Seconds From History

At the 2012 Prefontaine Classic, Olympian Andy Wheating finished last in the Bowerman Mile. Afterwards, he tweeted how disappointed he was with his effort. He ran a 3:53 mile.

I tweeted back at him, “Dude, a 3:53 mile is nothing to sneeze at. 50 years ago, you'd get a ticker-tape parade.” This then made me curious about the world-record progression in the mile... it certainly felt like 3:53 is about where it was 50 years ago... and it was (Jim Ryun ran a then-world-record 3:51 in 1968).

While looking through the world-record progression in the mile on Wikipedia, I noticed something rather interesting.... take a look through the progression and see if you spot it yourself.

The part that struck me was the two Swedes, Aarne Andersson and Gunder Hagg, who traded the world-record in the mile back and forth in the early 1940's. You may recall there was a slight global conflict happening around then, yet these two 20-somethings were setting world records. They weren't in the armed forces, possibly because Sweden was technically neutral... yet, they were surrounded by the 3rd Reich and many of the upper eschelon were known to vacation in Sweden.

Intrigued, I tried to find more about Andersson and Hagg.... and couldn't find much, just their obituaries. There, I discovered that in their final race, in the spring of 1945, Hagg claimed he wasn't in shape, and still ran a 4:01.6, and Andersson somehow got the cartridge from the starters gun lodged in his spike... and still ran a 4:01.8. The next time somebody lowered the world-record in the mile was when Roger Bannister ran 3:59.6 in 1954, nine years later.

Can you imagine? Without a cartridge in his spikes, Andersson no doubt breaks four minutes. If he had actually been in (better) shape, Hagg breaks it as well. Instead, these guys were.... Seconds From History. Now you get it.

Not only that, but the coach of the Swedish national team in the 30's and 40's was charged with making the Swedes competitive on a world level (because the Norwegians had been kicking their ass) and to make that happen, all he did was invent the system that all distance runners use to improve to this day... the fartlek. It's where you alternate running faster and slower while you're running long distances so that by the time you're done, you're basically sprinting for at least a mile... which is kind of important when you're trying to set a world record at that distance.

And finally, the reason Andersson and Hagg didn't break the four minute mile is because in the spring of 1946, both of them were banned for life by the Amateur Athletic Union because they accepted money to run.... so neither of them got a chance to try and break the four minute mile in peacetime, and neither of them got to run in the 1948 London Olympics.

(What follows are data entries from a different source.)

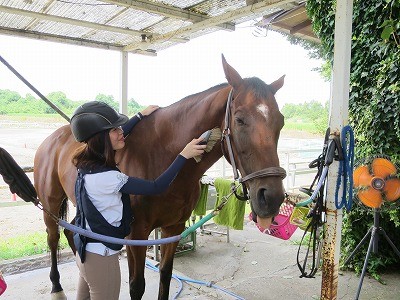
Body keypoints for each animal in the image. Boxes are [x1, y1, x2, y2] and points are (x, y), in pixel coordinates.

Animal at [32, 55, 286, 298]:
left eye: (281, 121)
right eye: (240, 120)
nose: (271, 198)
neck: (159, 152)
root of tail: (52, 139)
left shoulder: (173, 229)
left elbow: (165, 274)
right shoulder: (136, 234)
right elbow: (137, 285)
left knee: (72, 231)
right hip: (50, 205)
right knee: (53, 237)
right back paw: (56, 286)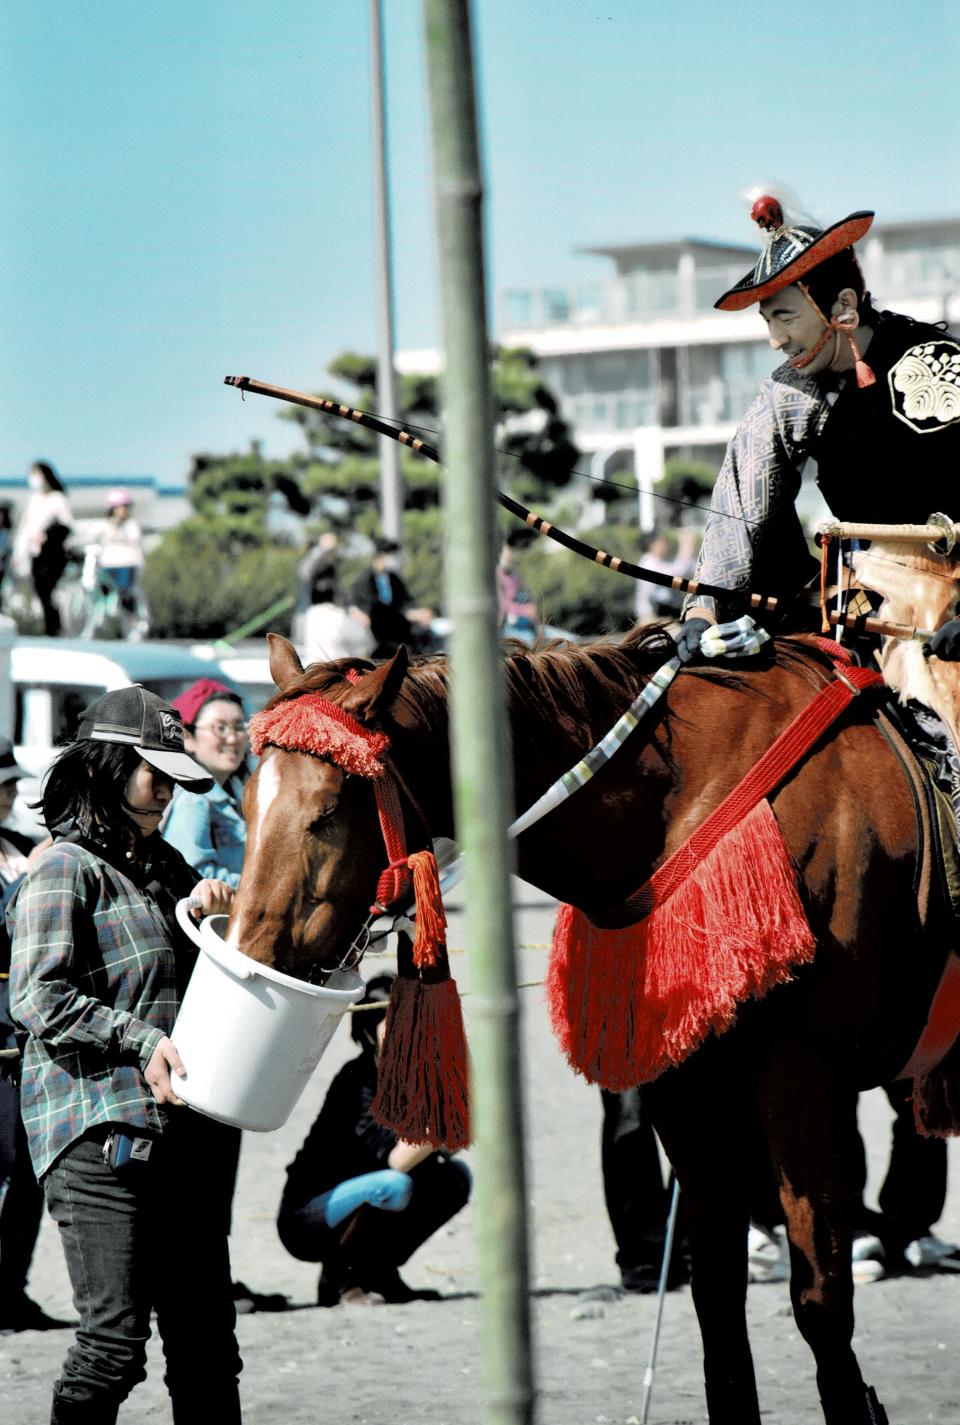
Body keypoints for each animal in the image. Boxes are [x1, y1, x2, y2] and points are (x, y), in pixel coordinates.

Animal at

To me, this seems like a pretty fascinating story. Seems like Hollywood would eat this up. The quest for a world record. Nazis. The invention of a way to train that absolutely every distance runner still uses today. Taking money when you're not supposed to- and getting busted for it when you know that every alleged top amateur runner has taken cash at some point. Did I mention Nazis yet?

Well, not only is there not a Hollywood movie about these guys, there isn't even a book. Well, not in English. I'm sure there's one in Sweden. But I haven't been able to find it. So I'd like to write the book on these guys. There are a few minor issues.

One, I can't read or write or speak Swedish. This may make it difficult to read anything about these guys written at the time. It may make it difficult to read letters and journals that they wrote that their families no doubt still have (they both toured the US in 1943.... um, a pleasure cruise across the Atlantic when U-boats were as plentiful as salmon? No thanks). It may make it difficult to read absolutely anything from the Swedish Athletic Association.

So there's that. But that's why people have assistants. Anyway, I'm going to keep looking around. Maybe I can't find enough for a book, but you'd think there's enough for an essay.

(And if you'd like to help. I'll take all I can get. How about a free trip to Sweden, an assistant, and an interpreter? That'd be a start.)

All I know is that, these guys were Seconds From History, and they deserve a better fate than to only be noticed when an Olympian is pissed that he ran a 3:53 mile.